Après le décès de son épouse au mois de janvier, il a continué à exercer pour s'occuper et fuir la nostalgie. "Quand je me lève, je ne fais pas la gueule", confie-t-il. Porté par "l'amour du métier" qu'il peine à expliquer tant il la ressent "dans tout son corps", Roger Amilhastre manie ciseaux et rasoir du mardi au samedi, debout toute la journée en dépit de son arthrose.

 

Un âge "exceptionnel" pour exercer

 

"On a quelques coiffeurs qui continuent jusqu'à un certain âge, mais 90 ans, c'est exceptionnel", assure Christophe Doré, président de l'Union nationale des entreprises de coiffure. Il ajoute : "Je ne sais pas s'il est le coiffeur le plus âgé de France, mais si ce n'est pas le cas, il ne doit pas en être loin." 
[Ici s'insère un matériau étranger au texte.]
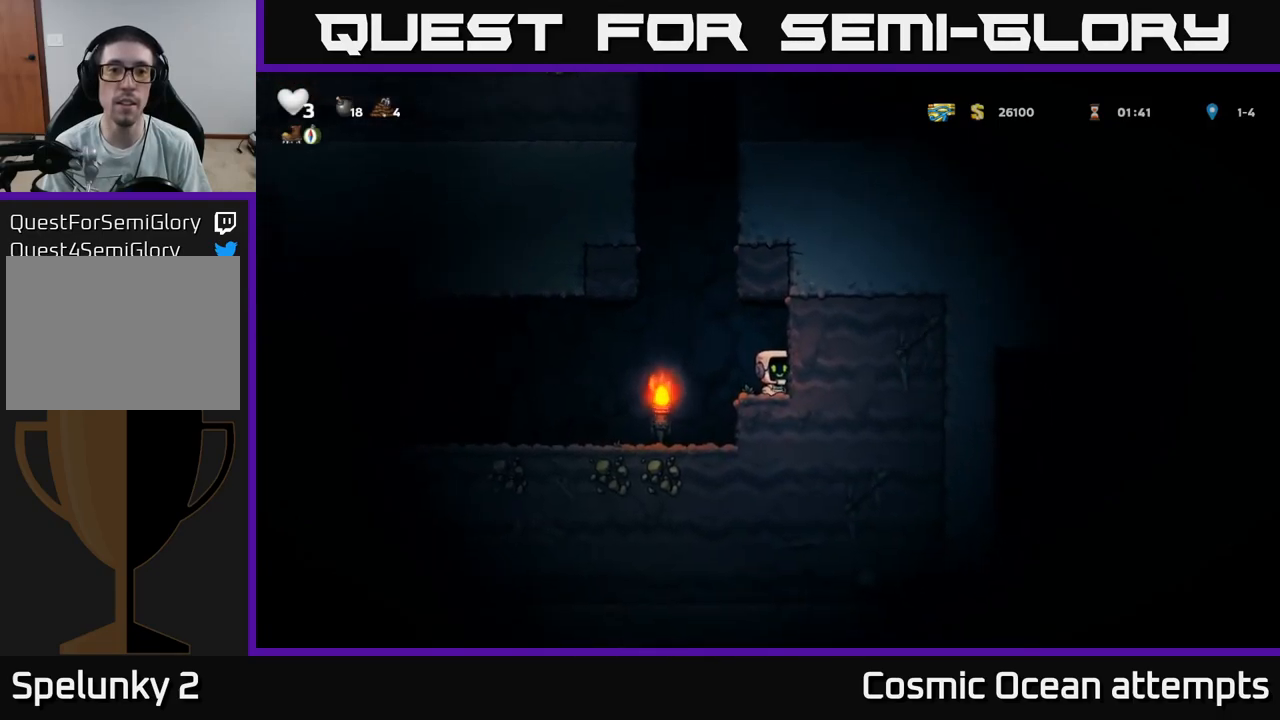
{"buttons": ["A", "DPAD_LEFT"], "left_stick": "center", "right_stick": "center", "events": [[333, "DPAD_LEFT", "down"], [383, "A", "down"]]}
La réglementation ne prévoit pas d'âge limite d'activité pour les non-salariés, comme les artisans et commerçants. L'Occitanie compte 1,65% des personnes de 70 ans ou plus encore en activité, dont 190 à 79 ans, selon l'Insee. 

Un siècle de coiffure

Roger Amilhastre appartient donc à cette infime minorité de personnes âgées encore en activité. Il est surnommé Achille, du prénom de son père, qui a ouvert le salon en 1932 et lui a appris le métier. La devanture indique toujours "Chez Achille". Le nonagénaire raconte : "Pendant la guerre, la police allemande était venue chercher mon père pour coiffer un capitaine qui s'était cassé une jambe. On avait peur, parce qu'on disait que tous ceux qui montaient à Beauregard (maison bourgeoise où s'était installée la douane allemande) ne redescendaient jamais à Saint-Girons. Heureusement, il est redescendu."
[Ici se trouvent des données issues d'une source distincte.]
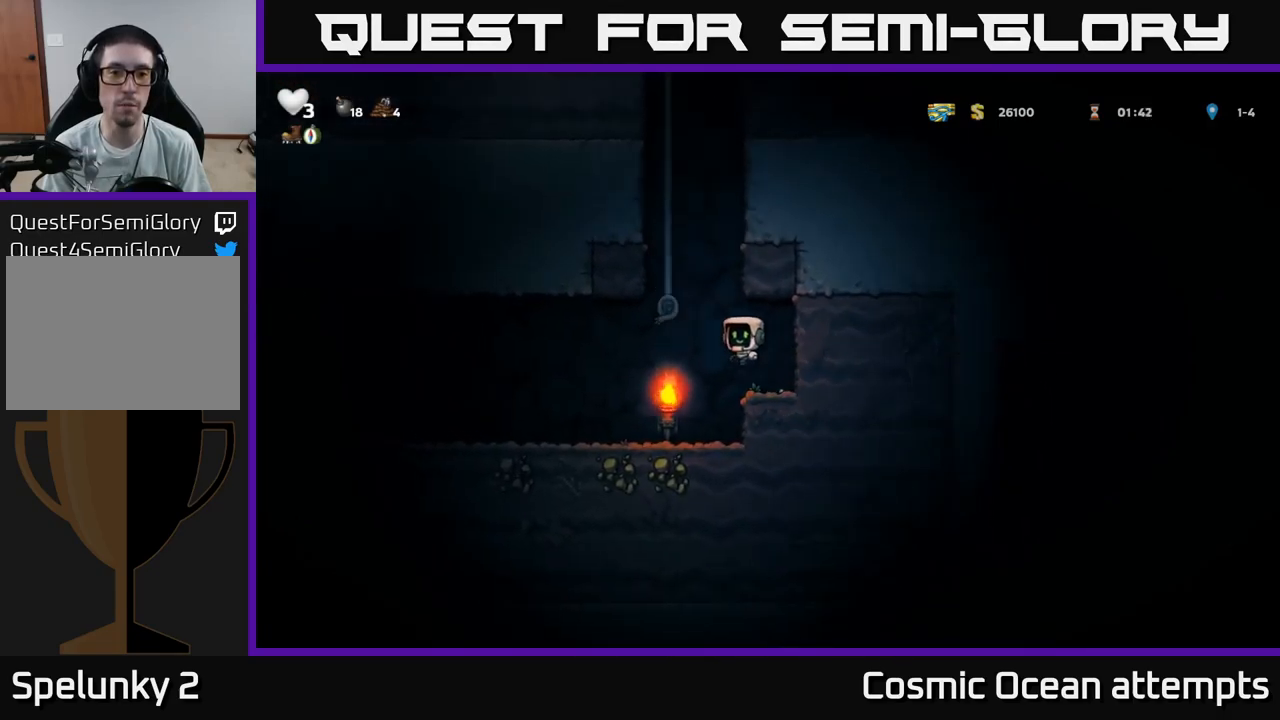
{"buttons": ["A", "DPAD_UP"], "left_stick": "center", "right_stick": "center", "events": [[17, "DPAD_UP", "down"], [50, "DPAD_LEFT", "up"], [150, "A", "up"], [267, "A", "down"], [400, "A", "up"], [500, "A", "down"]]}
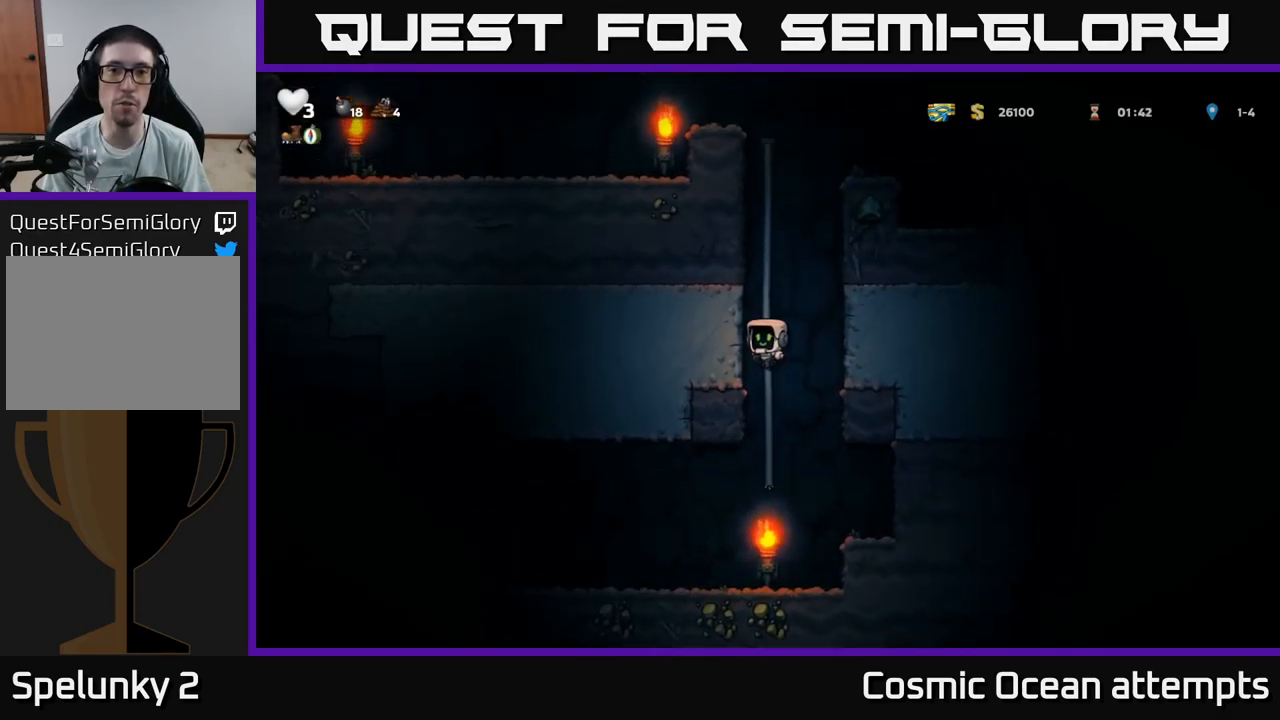
{"buttons": ["DPAD_UP"], "left_stick": "center", "right_stick": "center", "events": [[133, "A", "up"], [300, "A", "down"], [483, "A", "up"]]}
De la gomina aux coupes au bol, le coiffeur a vu les tendances défiler jusqu'aux années 1980, début selon lui du "marasme commercial" de la ville. Les usines à papier, principaux employeurs dans cette zone au pied des Pyrénées, ferment, les grandes surfaces remplacent les petits commerces. "Les gens partaient chercher du travail ailleurs, on a dû s'accrocher et travailler plus tard dans la soirée", raconte Roger.

Pilier du village

Le coiffeur évoque également l'épidémie du Sida : "Les gens avaient peur, ils ne se faisaient plus raser et quand on le faisait, on craignait toujours une coupure, que quelqu'un saigne un peu et de transmettre le virus au client suivant".

Roger Amilhastre a vu les commerces du village passer entre les mains de plusieurs générations. Louis Surre, 67 ans a repris le bistrot de ses parents. C'est ici que le coiffeur lui a appris à jouer au billard lorsqu'il était petit. De cette époque, il garde le souvenir du siège rehausseur pour les enfants "et de l'eau de Cologne après la tondeuse".

Dans le salon de coiffure, où les fauteuils en fonte sont les mêmes depuis la première coupe effectuée par Roger en 1947, certains habitants passent régulièrement, pour lire le journal et bavarder. "Vu ce qu'il me reste, je ne viens plus que par amitié", plaisante Jean Laffitte, 84 ans, au crâne presque chauve.